Let's read the data first.

In [0]:
populations_data = spark.read.table("silver.populations")


There are some unnecessary columns, let's drop them first as well.

In [0]:
%python

populations_data = populations_data.drop("country_name", "indicator_name", "indicator_code", "2023", "_c68")


Now we want to transform wide table to long table.

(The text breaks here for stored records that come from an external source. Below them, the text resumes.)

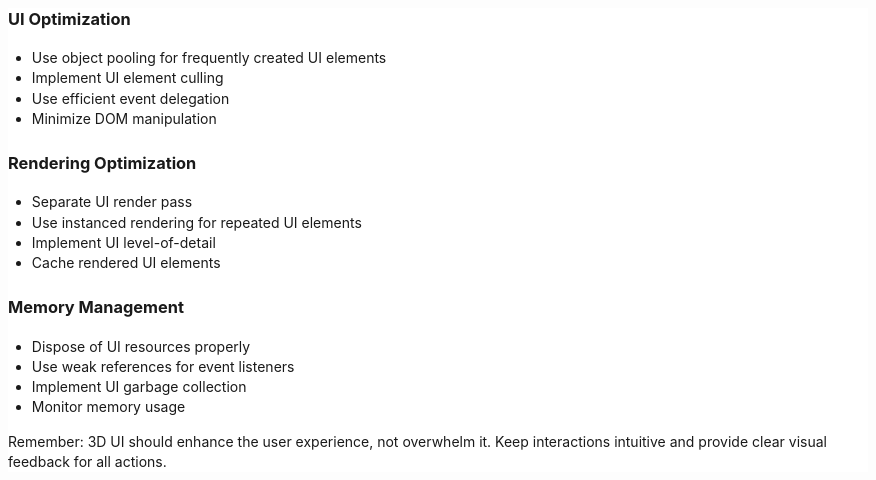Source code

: ### UI Optimization
- Use object pooling for frequently created UI elements
- Implement UI element culling
- Use efficient event delegation
- Minimize DOM manipulation

### Rendering Optimization
- Separate UI render pass
- Use instanced rendering for repeated UI elements
- Implement UI level-of-detail
- Cache rendered UI elements

### Memory Management
- Dispose of UI resources properly
- Use weak references for event listeners
- Implement UI garbage collection
- Monitor memory usage

Remember: 3D UI should enhance the user experience, not overwhelm it. Keep interactions intuitive and provide clear visual feedback for all actions.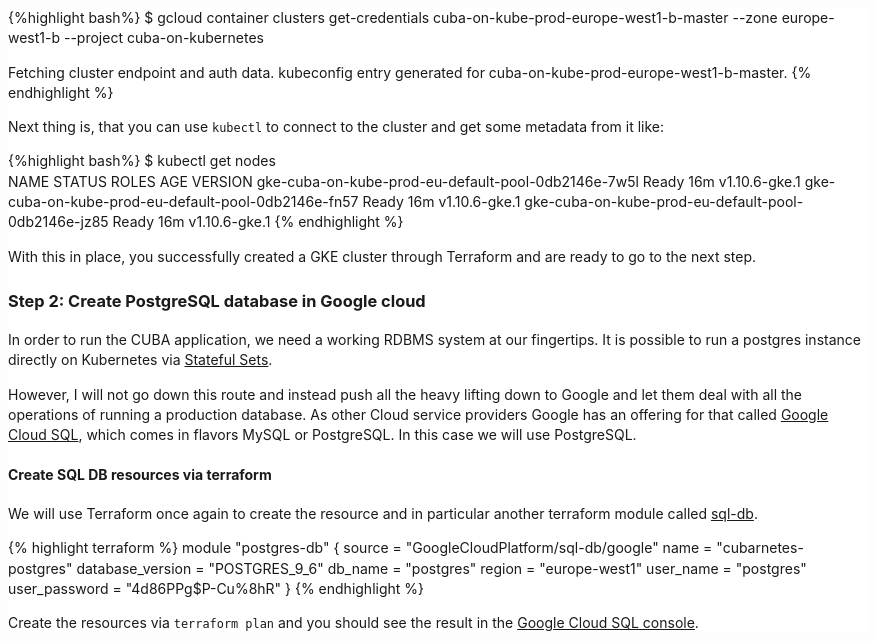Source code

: 
{%highlight bash%}
$ gcloud container clusters get-credentials cuba-on-kube-prod-europe-west1-b-master --zone europe-west1-b --project cuba-on-kubernetes

Fetching cluster endpoint and auth data.
kubeconfig entry generated for cuba-on-kube-prod-europe-west1-b-master.
{% endhighlight %}

Next thing is, that you can use <code>kubectl</code> to connect to the cluster and get some metadata from it like:

{%highlight bash%}
$ kubectl get nodes                                                                                             
NAME                                                  STATUS    ROLES     AGE       VERSION
gke-cuba-on-kube-prod-eu-default-pool-0db2146e-7w5l   Ready     <none>    16m       v1.10.6-gke.1
gke-cuba-on-kube-prod-eu-default-pool-0db2146e-fn57   Ready     <none>    16m       v1.10.6-gke.1
gke-cuba-on-kube-prod-eu-default-pool-0db2146e-jz85   Ready     <none>    16m       v1.10.6-gke.1
{% endhighlight %}

With this in place, you successfully created a GKE cluster through Terraform and are ready to go to the next step.


### Step 2: Create PostgreSQL database in Google cloud

In order to run the CUBA application, we need a working RDBMS system at our fingertips. It is possible to run a postgres instance directly on Kubernetes via [Stateful Sets](https://kubernetes.io/docs/tutorials/stateful-application/basic-stateful-set/).


However, I will not go down this route and instead push all the heavy lifting down to Google and let them deal with all the operations of running a production database. As other Cloud service providers Google has an offering for that called [Google Cloud SQL](https://cloud.google.com/sql/), which comes in flavors MySQL or PostgreSQL. In this case we will use PostgreSQL.

#### Create SQL DB resources via terraform

We will use Terraform once again to create the resource and in particular another terraform module called [sql-db](https://registry.terraform.io/modules/GoogleCloudPlatform/sql-db/google/1.0.1).

{% highlight terraform %}
module "postgres-db" {
  source           = "GoogleCloudPlatform/sql-db/google"
  name             = "cubarnetes-postgres"
  database_version = "POSTGRES_9_6"
  db_name          = "postgres"
  region           = "europe-west1"
  user_name        = "postgres"
  user_password    = "4d86PPg$P-Cu%8hR"
}
{% endhighlight %}

Create the resources via <code>terraform plan</code> and you should see the result in the [Google Cloud SQL console](https://console.cloud.google.com/sql/instances?project=cuba-on-kubernetes).

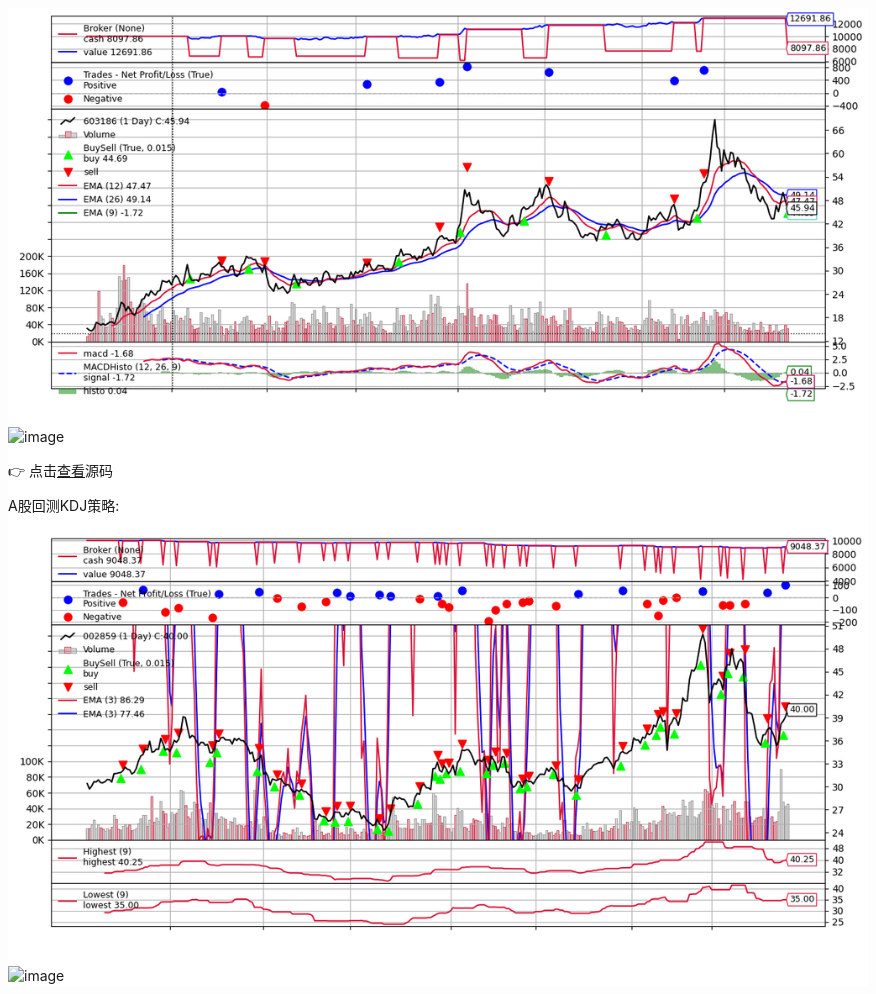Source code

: ![MACD](docs/tutorials_code/02.easy_macd_strategy/Figure_macd.png)

![image](https://github.com/UFund-Me/Qbot/assets/29084184/dfef65ba-0d32-4f5f-b413-d6ec02fc700e)

👉 点击[查看](docs/tutorials_code/02.easy_macd_strategy/macd.py)源码

A股回测KDJ策略:

![KDJ](docs/tutorials_code/04.kdj_with_macd/Figure_kdj.png)
    
![image](https://github.com/UFund-Me/Qbot/assets/29084184/ef8e945b-59d6-4220-87e3-08ec1196cc2c)
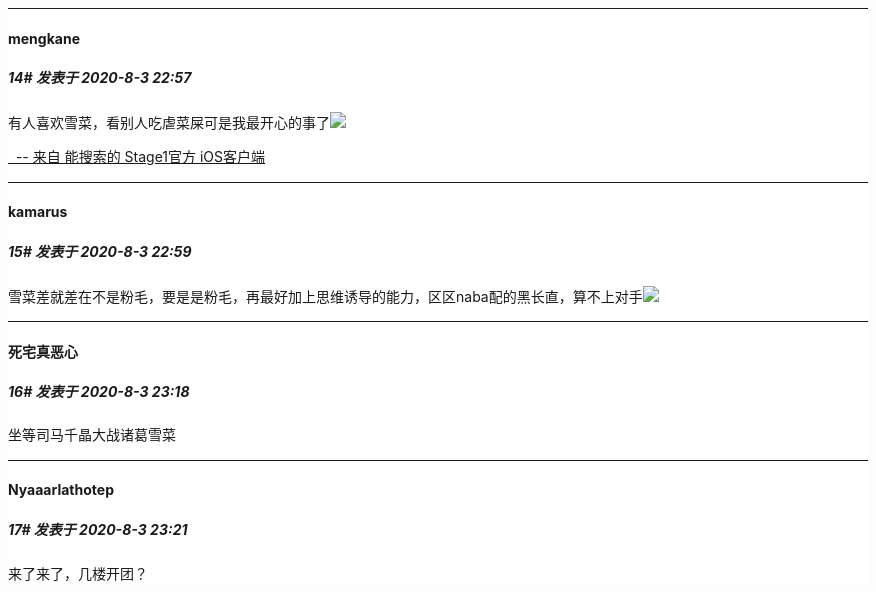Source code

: 





-----

####  mengkane  
##### 14#       发表于 2020-8-3 22:57




有人喜欢雪菜，看别人吃虐菜屎可是我最开心的事了<img src="https://static.saraba1st.com/image/smiley/face2017/067.png" referrerpolicy="no-referrer">

[  -- 来自 能搜索的 Stage1官方 iOS客户端](https://itunes.apple.com/fi/app/saraba1st/id1221237470?mt=8)







-----

####  kamarus  
##### 15#       发表于 2020-8-3 22:59




雪菜差就差在不是粉毛，要是是粉毛，再最好加上思维诱导的能力，区区naba配的黑长直，算不上对手<img src="https://static.saraba1st.com/image/smiley/face2017/067.png" referrerpolicy="no-referrer">







-----

####  死宅真恶心  
##### 16#       发表于 2020-8-3 23:18




坐等司马千晶大战诸葛雪菜







-----

####  Nyaaarlathotep  
##### 17#       发表于 2020-8-3 23:21




来了来了，几楼开团？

Long table is preferred in data analytics.

![Long VS Wide table](https://github.com/AdastraTH/workshop-wiki/assets/3682634/365308c1-eb4a-4f8d-b076-1d91b8a5a1cd)

In [0]:
populations_unpivot_data = populations_data.unpivot(
  ["country_code"],
  [i for i in populations_data.columns if i not in ["country_code"]],
  'year', 'population'
)


The data actually contains entries like "whole world population" which is what we want to remove out.

To remove out so, we need to filter out any entries with the country code not in the cleansed country table.

In [0]:
populations_unpivot_data = populations_unpivot_data.alias("populations").join(
  cleansed_countries_data.alias("countries"),
  on=[F.col("populations.country_code") == F.col("countries.country_code")],
  how="inner"
).selectExpr("populations.*")


And now we get the data we want, without anything else for now.

In [0]:
display(populations_unpivot_data)

country_code,year,population
ABW,1960,54608
ABW,1961,55811
ABW,1962,56682
ABW,1963,57475
ABW,1964,58178
ABW,1965,58782
ABW,1966,59291
ABW,1967,59522
ABW,1968,59471
ABW,1969,59330



## Load

Let's load it to the gold layer where this will be used for reporting!

In [0]:
%sql

CREATE DATABASE IF NOT EXISTS gold

In [0]:
cleansed_countries_data.write.mode("overwrite").saveAsTable("gold.dim_countries")
cleansed_country_categories_data.write.mode("overwrite").saveAsTable("gold.dim_country_categories")
populations_unpivot_data.write.mode("overwrite").saveAsTable("gold.fact_populations")